In 2011 and 2012 prisoner transfers out of Gitmo slowed considerably, and by January 2013, the the State Department appeared to have given up on it happening, and they closed the office assigned with the closure of Guantanamo. Four months later, in May 2013, a new plan was put forward to close the prison, aiming to transfer as many prisoners as possible to countries willing to take them.

President Obama contributed directly to this more recent slow transfer approval rate, when he removed the Republican Secretary of Defense Chuck Hagel in February 2015, unnamed former administration officials said. Obama then installed Ashton Carter as his new Defense Secretary. In September, Obama held a closed-door meeting with Carter, in which he reprimanded the new Secretary, according to administration officials briefed on the meeting.

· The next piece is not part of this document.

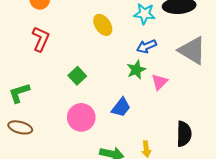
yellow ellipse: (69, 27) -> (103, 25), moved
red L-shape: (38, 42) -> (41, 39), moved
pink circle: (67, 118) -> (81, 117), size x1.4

Closing the Guantanamo Bay facility is much easier said than done. Around 25% of the remaining prisoners are considered too dangerous to transfer to U.S. prisons, and in any case, the Republican majority in Congress is opposed to such transfers.

Undeterred, Obama told a press conference last month that he still thinks he can strike a deal, but even if he can’t, he “reserves the right” to transfer the dangerous prisoners to the U.S. using executive authority.

Annual recurring costs to keep the facility open are around $120 million. In addition, it was reported in March 2013 that the military wanted to spend $195.7 million renovating the facility, including $49million to erect a new prison building for the “special case” prisoners.

Privately, Pentagon officials have criticized Obama’s failing policy to release the prisoners and close the prison. Time is running out for the president.